START Source records

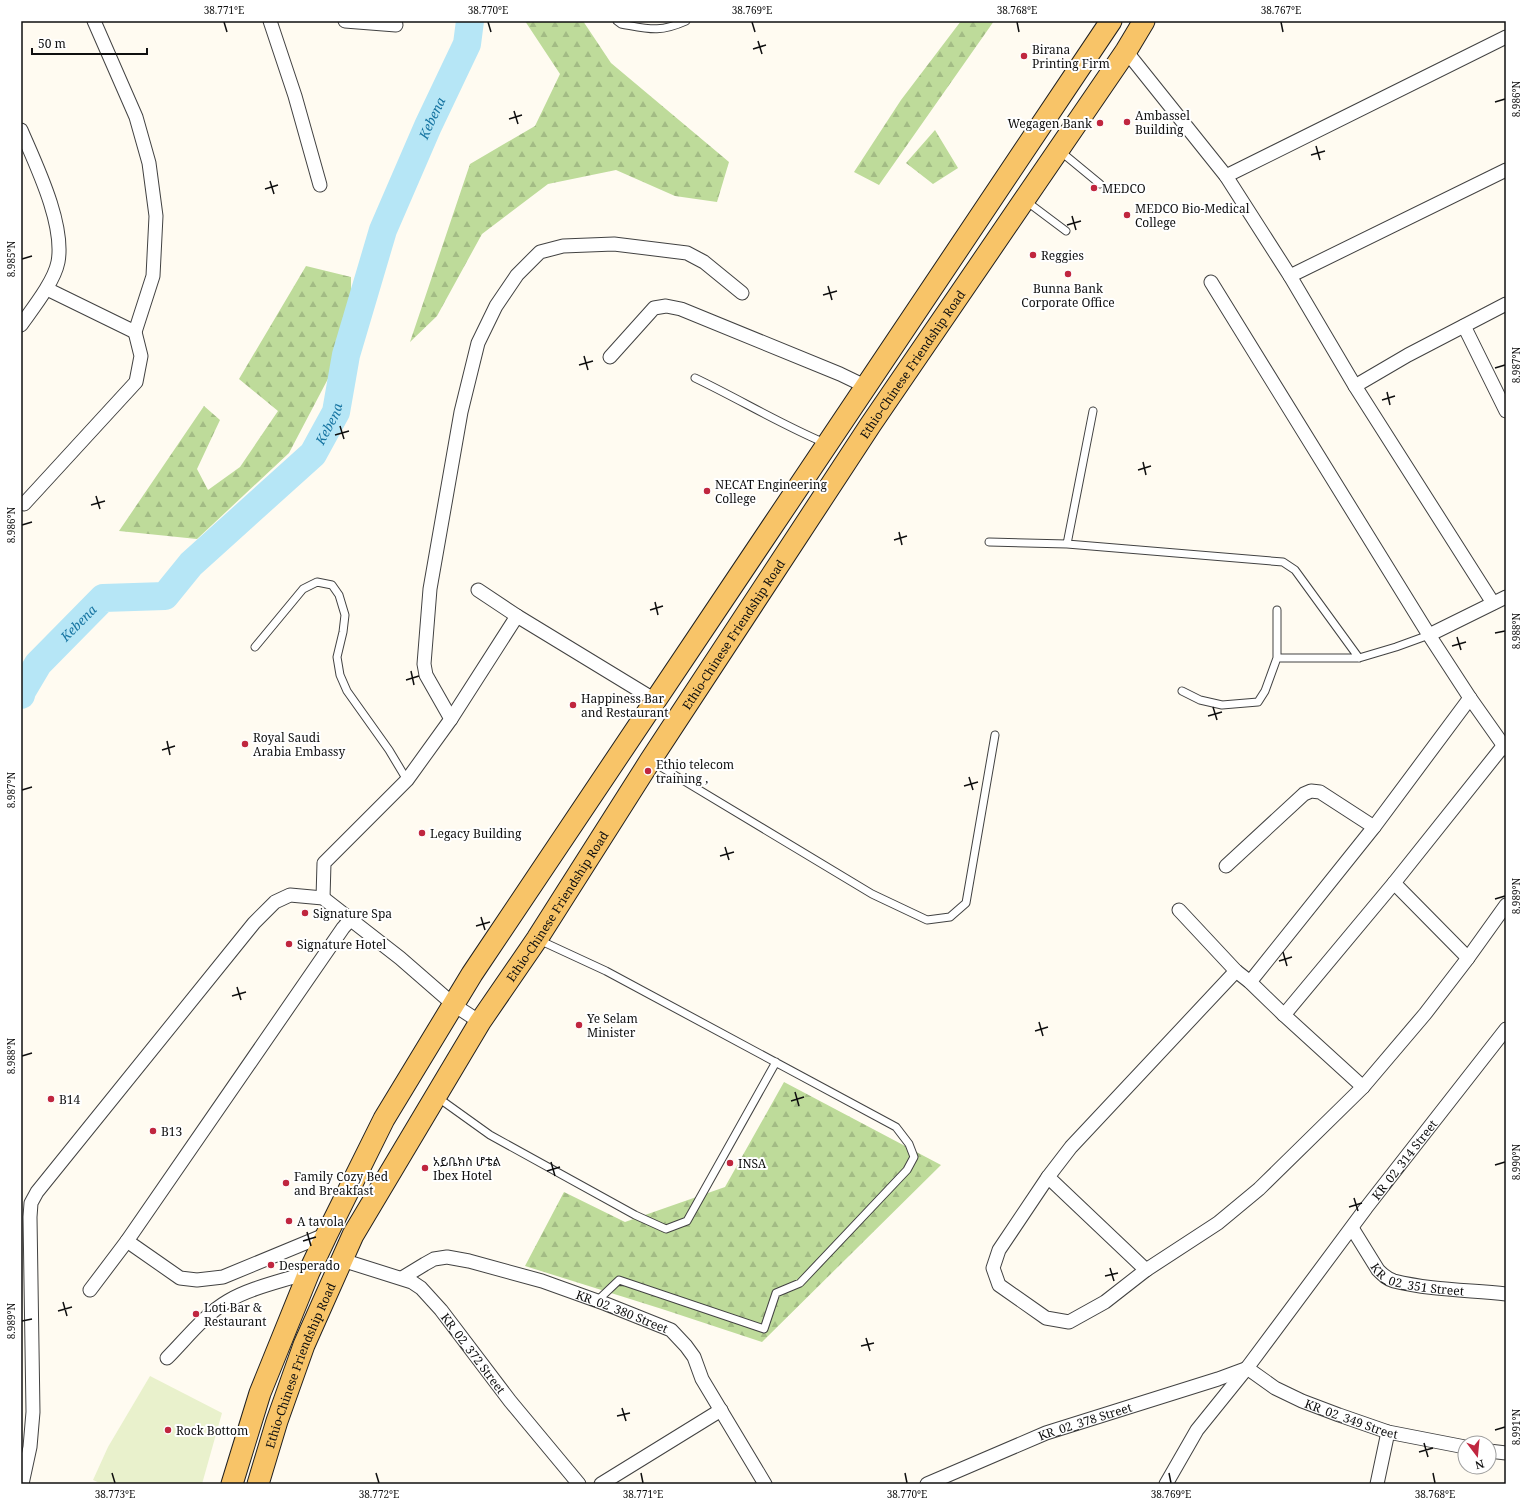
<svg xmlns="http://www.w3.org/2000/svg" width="1527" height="1505" font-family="'Noto Serif','Noto Sans Ethiopic',serif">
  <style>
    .forest { fill: url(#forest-firs) }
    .pitch { fill: #e9f1cc }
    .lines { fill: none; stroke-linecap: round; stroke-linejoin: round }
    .river { stroke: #b6e6f6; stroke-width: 28 }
    .service-casing { stroke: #424242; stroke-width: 9 }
    .minor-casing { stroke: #424242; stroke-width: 15 }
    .primary-casing { stroke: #202020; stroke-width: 23 }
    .service { stroke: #fff; stroke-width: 7 }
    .minor { stroke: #fff; stroke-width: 13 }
    .primary { stroke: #f8c468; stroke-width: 21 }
    .ticks { fill: none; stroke: #0f0f0f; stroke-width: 1.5 }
    .poi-dot { fill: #c0263f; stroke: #fff; stroke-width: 1.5 }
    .labels { text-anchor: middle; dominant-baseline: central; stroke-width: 4; stroke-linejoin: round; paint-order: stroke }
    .poi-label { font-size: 12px; fill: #0f0f0f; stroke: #fff; text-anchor: start }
    .street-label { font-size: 12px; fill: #0f0f0f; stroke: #fff }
    .water-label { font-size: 13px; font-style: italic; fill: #1775a2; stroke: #fff }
    .neatline { fill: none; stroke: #0f0f0f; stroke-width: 1.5 }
    .ticks-label { font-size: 10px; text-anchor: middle; fill: #0f0f0f }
  </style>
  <defs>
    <pattern id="forest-firs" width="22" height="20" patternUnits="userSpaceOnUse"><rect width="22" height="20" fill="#bedb9a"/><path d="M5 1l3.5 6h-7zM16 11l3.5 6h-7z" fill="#a2bb84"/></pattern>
  </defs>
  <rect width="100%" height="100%" fill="#fffbf1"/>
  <path class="forest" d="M 525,21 L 583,21 L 611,63 L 729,162 L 717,202 L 675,196 L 616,170 L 548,184 L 482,234 L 437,316 L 410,342 L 470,164 L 535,126 L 560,74 Z
    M 961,21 L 994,21 L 879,185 L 854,172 L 901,100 Z
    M 935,130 L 958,168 L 933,184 L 906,163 Z
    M 306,266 L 351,277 L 351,335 L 289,453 L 197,539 L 119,531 L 204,406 L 220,420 L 197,469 L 208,490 L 240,467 L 278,411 L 239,379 Z
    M 784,1082 L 941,1165 L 762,1342 L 662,1309 L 525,1266 L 564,1192 L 625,1222 L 725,1187 Z"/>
  <path class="pitch" d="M 150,1376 L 222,1413 L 202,1484 L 102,1484 L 93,1480 L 108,1447 Z"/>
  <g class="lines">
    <path class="river" id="s1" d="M 21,695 L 22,691 L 38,664 L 103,598 L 165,596 L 191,564 L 313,454 L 336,412 L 346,355 L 383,230 L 428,126 L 467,44 L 470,21"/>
    <g class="service-casing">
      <path id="service" d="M 617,21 L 621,24 C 649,29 659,33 686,21
        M 1060,151 L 1100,184
        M 1026,201 L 1066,231
        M 695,378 C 739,399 780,424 825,443
        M 989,542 L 1067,544 L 1283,562 L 1295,570 L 1359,658
        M 1067,544 L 1093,411
        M 1277,610 L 1277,658 L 1359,658 L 1396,647 L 1429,635
        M 255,647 L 303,589 L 317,582 L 332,585 L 339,595 L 345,615 L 343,632 L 337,657 L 340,675 L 347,691 L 389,750 L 407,780
        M 1182,691 L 1200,700 L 1222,705 L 1258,702 L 1265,691 L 1277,658
        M 651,761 L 872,894 L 927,920 L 950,917 L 966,903 L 995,735
        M 539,940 L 606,971 L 896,1127 L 909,1144 L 914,1157 L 907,1170 L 800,1283 L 776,1293 L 764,1329 L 619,1280 L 597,1301
        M 437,1097 L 490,1135 L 635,1215 L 666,1229 L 687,1221 L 776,1062"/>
    </g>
    <g class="minor-casing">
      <g id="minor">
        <path d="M 270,21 L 295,96 L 320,185"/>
        <path d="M 345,21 L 396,25"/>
        <path d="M 1126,51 L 1226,176 L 1290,276 L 1506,170"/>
        <path d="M 21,130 C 36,165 65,224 58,262 C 54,282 33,308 21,325"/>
        <path d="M 1226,176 L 1506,37"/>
        <path d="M 1290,276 L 1355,386"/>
        <path d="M 1211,282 L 1429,635 L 1470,698 L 1506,749"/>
        <path d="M 47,289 L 135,332 L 153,276 L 156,216 L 149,163 L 136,117 L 94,21"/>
        <path d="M 1464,326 L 1506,411"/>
        <path d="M 610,357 L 654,308 L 666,306 L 681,309 L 840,374 L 867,387"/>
        <path d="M 24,504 L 136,382 L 141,356 L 135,332"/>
        <path d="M 478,590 L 517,616 L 655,700"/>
        <path d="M 1493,603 L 1355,386 L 1408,355 L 1506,304"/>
        <path d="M 1429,635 L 1506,597"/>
        <path d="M 451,719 L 426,675 L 424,664 L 430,589 L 461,412 L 478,343 L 496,306 L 517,275 L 540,252 L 563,246 L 614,244 L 687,253 L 704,262 L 742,293"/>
        <path d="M 1226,866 L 1304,794 L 1311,791 L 1320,792 L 1374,827"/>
        <path d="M 1394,883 L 1468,958"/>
        <path d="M 323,898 L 324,863 L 407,780 L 451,719 L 517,616"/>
        <path d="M 1179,910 L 1236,971 L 1250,982 L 1284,1015 L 1363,1087"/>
        <path d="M 1236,971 L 1071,1147 L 1048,1177 L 999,1250 L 993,1268 L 999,1285 L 1046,1318 L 1069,1322 L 1105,1302 L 1146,1270 L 1218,1223 L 1259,1189 L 1363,1087 L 1425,1014 L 1468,958 L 1506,905"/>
        <path d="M 1250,982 L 1374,827 L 1470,698"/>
        <path d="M 1284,1015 L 1394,883 L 1504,745"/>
        <path d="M 1048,1177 L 1146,1270"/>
        <path id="s2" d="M 1352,1228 L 1378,1270 C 1383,1275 1387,1279 1394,1281 C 1430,1290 1469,1290 1506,1294"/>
        <path d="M 127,1241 L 180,1278 L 197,1280 L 223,1277 L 327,1234"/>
        <path id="s3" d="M 342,1260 L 412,1282 L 421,1288 L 441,1310 L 510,1401 L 579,1484"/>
        <path id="s4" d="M 402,1278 L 425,1264 L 434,1259 L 447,1257 L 469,1261 L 542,1281 L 606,1304 L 671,1330 L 686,1346 L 694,1357 L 702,1379 L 765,1484"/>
        <path d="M 90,1290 L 127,1241 L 343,928 L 351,919"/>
        <path d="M 167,1358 C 186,1339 204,1315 228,1301 C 252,1287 283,1281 309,1272"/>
        <path id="s5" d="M 1247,1368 L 1275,1388 L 1302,1401 L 1339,1415 L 1388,1432 L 1465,1447"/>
        <path d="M 1489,1451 L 1506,1453"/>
        <path d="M 22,1484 L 30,1447 L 33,1412 L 30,1217 L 31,1203 L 37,1192 L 254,923 L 275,902 L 290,895 L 323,898 L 400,958 L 454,1005 L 480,1022"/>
        <path d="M 601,1484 L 721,1410"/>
        <path id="s6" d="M 927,1484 L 1046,1433 L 1218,1379 L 1245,1369"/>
        <path id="s7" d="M 1166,1484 L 1197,1430 L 1247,1368 L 1366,1208 L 1506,1029"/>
        <path d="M 1377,1484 L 1388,1432"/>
      </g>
    </g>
    <g class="primary-casing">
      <g id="primary">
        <path d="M 232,1484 L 260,1393 L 309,1272 L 327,1234 L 384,1119 L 472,974 L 1111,21"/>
        <path id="s8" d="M 258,1484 L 277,1421 L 304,1345 L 353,1235 L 480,1022 L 537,939 L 650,761 L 871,424 L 1126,51 L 1144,21"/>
      </g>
    </g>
    <use href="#service" class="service"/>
    <use href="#minor" class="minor"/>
    <use href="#primary" class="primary"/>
  </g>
  <path class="ticks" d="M 224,22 L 227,32M 488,22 L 491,32M 752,22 L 755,32M 1017,22 L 1019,32M 1281,22 L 1283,32M 758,41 L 762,54M 753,49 L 766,45M 1495,102 L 1505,99M 514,111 L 518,124M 509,119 L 522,115M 1316,146 L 1320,160M 1311,155 L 1325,151M 270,181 L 274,194M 265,189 L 278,185M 1072,216 L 1076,230M 1067,225 L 1081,221M 22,259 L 32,256M 828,286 L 832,300M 823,295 L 837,291M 584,356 L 588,370M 579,365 L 593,361M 1495,368 L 1505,365M 1387,392 L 1390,405M 1382,400 L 1395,396M 340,426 L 344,439M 335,435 L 349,431M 1143,462 L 1146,475M 1138,470 L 1151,466M 96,496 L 100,509M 91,505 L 105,501M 22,525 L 32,522M 899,532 L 902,545M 894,540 L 907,536M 655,602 L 658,615M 650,610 L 663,606M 1495,633 L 1505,631M 1457,637 L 1461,650M 1452,646 L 1466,642M 411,671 L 414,685M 406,680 L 419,676M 1213,707 L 1217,720M 1208,716 L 1222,712M 167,741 L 170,755M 162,750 L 175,746M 969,777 L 973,790M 964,786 L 978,782M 22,790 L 32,787M 725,847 L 729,860M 720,856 L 734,852M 1495,899 L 1505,896M 481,917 L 485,930M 476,926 L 490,922M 1283,952 L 1287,966M 1279,961 L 1292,957M 237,987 L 241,1000M 232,996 L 246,992M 1039,1022 L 1043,1036M 1035,1031 L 1048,1027M 22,1056 L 32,1053M 795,1092 L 799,1106M 791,1101 L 804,1097M 551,1162 L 555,1176M 1495,1165 L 1505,1162M 547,1171 L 560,1167M 1354,1198 L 1358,1211M 1349,1207 L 1362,1203M 307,1232 L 311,1246M 303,1241 L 316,1237M 1110,1268 L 1114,1281M 1105,1276 L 1118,1273M 63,1302 L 67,1316M 58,1311 L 72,1307M 22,1321 L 32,1319M 866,1338 L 870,1351M 861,1346 L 874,1343M 622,1408 L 626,1421M 617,1416 L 630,1413M 1495,1430 L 1505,1427M 1424,1443 L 1428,1457M 1419,1452 L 1433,1448M 112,1473 L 115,1483M 376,1473 L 379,1483M 641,1473 L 643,1483M 905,1473 L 907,1483M 1169,1473 L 1171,1483M 1433,1473 L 1435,1483"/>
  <g class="poi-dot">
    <circle cx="1024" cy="56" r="4"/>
    <circle cx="1127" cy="122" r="4"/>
    <circle cx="1100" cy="123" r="4"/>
    <circle cx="1094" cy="188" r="4"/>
    <circle cx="1127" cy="215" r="4"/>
    <circle cx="1033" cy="255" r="4"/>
    <circle cx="1068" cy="274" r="4"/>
    <circle cx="707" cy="491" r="4"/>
    <circle cx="573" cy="705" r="4"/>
    <circle cx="245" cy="744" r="4"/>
    <circle cx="648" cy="771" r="4"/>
    <circle cx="422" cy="833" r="4"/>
    <circle cx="305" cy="913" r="4"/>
    <circle cx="289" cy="944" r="4"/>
    <circle cx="579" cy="1025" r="4"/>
    <circle cx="51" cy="1099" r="4"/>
    <circle cx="153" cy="1131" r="4"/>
    <circle cx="730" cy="1163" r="4"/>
    <circle cx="425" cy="1168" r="4"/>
    <circle cx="286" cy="1183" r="4"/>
    <circle cx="289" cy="1221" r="4"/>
    <circle cx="271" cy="1265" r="4"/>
    <circle cx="196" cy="1314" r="4"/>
    <circle cx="168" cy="1430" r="4"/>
  </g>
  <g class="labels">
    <g class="poi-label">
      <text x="1032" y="49">Birana<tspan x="1032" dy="14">Printing Firm</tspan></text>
      <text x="1135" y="115">Ambassel<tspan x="1135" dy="14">Building</tspan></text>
      <text x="1092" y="123" text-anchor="end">Wegagen Bank</text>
      <text x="1102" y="188">MEDCO</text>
      <text x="1135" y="208">MEDCO Bio-Medical<tspan x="1135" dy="14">College</tspan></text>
      <text x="1041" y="255">Reggies</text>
      <text x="1068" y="288" text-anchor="middle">Bunna Bank<tspan x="1068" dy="14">Corporate Office</tspan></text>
      <text x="715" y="484">NECAT Engineering<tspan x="715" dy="14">College</tspan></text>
      <text x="581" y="698">Happiness Bar<tspan x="581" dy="14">and Restaurant</tspan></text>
      <text x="253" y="737">Royal Saudi<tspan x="253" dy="14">Arabia Embassy</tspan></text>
      <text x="656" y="764">Ethio telecom<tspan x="656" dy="14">training ,</tspan></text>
      <text x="430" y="833">Legacy Building</text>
      <text x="313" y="913">Signature Spa</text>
      <text x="297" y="944">Signature Hotel</text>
      <text x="587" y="1018">Ye Selam<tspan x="587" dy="14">Minister</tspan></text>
      <text x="59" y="1099">B14</text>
      <text x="161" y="1131">B13</text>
      <text x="433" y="1161">አይቤክስ ሆቴል<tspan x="433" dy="14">Ibex Hotel</tspan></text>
      <text x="738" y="1163">INSA</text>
      <text x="294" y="1176">Family Cozy Bed<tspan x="294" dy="14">and Breakfast</tspan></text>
      <text x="297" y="1221">A tavola</text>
      <text x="279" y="1265">Desperado</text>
      <text x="204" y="1307">Loti Bar &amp;<tspan x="204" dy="14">Restaurant</tspan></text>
      <text x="176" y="1430">Rock Bottom</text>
    </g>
    <g class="street-label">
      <text stroke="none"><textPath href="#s8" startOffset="1302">Ethio-Chinese Friendship Road</textPath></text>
      <text stroke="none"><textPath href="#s8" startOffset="978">Ethio-Chinese Friendship Road</textPath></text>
      <text stroke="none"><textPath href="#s8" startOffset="654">Ethio-Chinese Friendship Road</textPath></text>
      <text stroke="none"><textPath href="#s7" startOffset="403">KR_02_314 Street</textPath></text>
      <text stroke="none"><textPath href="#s2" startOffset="91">KR_02_351 Street</textPath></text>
      <text stroke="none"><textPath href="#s4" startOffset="234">KR_02_380 Street</textPath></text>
      <text stroke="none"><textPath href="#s3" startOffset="168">KR_02_372 Street</textPath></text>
      <text stroke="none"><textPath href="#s8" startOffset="126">Ethio-Chinese Friendship Road</textPath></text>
      <text stroke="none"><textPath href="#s5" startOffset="117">KR_02_349 Street</textPath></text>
      <text stroke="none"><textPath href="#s6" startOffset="170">KR_02_378 Street</textPath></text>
    </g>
    <g class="water-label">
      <text stroke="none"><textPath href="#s1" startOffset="754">Kebena</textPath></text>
      <text stroke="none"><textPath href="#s1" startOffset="430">Kebena</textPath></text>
      <text stroke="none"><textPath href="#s1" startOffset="93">Kebena</textPath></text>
    </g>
  </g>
  <rect width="1527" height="1505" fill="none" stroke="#ffffff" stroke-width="44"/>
  <g transform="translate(1477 1455) rotate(164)"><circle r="19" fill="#ffffff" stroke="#9f9f9f"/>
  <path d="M0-3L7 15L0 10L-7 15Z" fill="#c0263f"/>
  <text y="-6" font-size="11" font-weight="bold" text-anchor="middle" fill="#0f0f0f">N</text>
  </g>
  <path d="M32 48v6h115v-6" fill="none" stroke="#0f0f0f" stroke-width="2"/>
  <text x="38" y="48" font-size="12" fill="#0f0f0f" stroke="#ffffff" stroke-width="3" paint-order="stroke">50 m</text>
  <rect x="22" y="22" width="1483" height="1461" class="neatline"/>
  <g class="ticks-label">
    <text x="224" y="14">38.771°E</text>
    <text x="488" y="14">38.770°E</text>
    <text x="752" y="14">38.769°E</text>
    <text x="1017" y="14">38.768°E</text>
    <text x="1281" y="14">38.767°E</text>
    <text transform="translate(1516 99) rotate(-90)" y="4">8.986°N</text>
    <text transform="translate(11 259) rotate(-90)" y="4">8.985°N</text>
    <text transform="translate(1516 365) rotate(-90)" y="4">8.987°N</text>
    <text transform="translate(11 525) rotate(-90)" y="4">8.986°N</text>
    <text transform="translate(1516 631) rotate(-90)" y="4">8.988°N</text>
    <text transform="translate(11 790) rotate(-90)" y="4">8.987°N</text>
    <text transform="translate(1516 896) rotate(-90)" y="4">8.989°N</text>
    <text transform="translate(11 1056) rotate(-90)" y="4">8.988°N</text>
    <text transform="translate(1516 1162) rotate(-90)" y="4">8.990°N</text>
    <text transform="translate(11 1321) rotate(-90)" y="4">8.989°N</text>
    <text transform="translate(1516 1427) rotate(-90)" y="4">8.991°N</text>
    <text x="115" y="1498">38.773°E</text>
    <text x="379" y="1498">38.772°E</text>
    <text x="643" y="1498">38.771°E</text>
    <text x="907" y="1498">38.770°E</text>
    <text x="1171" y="1498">38.769°E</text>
    <text x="1435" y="1498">38.768°E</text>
  </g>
</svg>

END Source records

Please list every line of the records that contains "lines".

■ Problem solution:
    .lines { fill: none; stroke-linecap: round; stroke-linejoin: round }
  <g class="lines">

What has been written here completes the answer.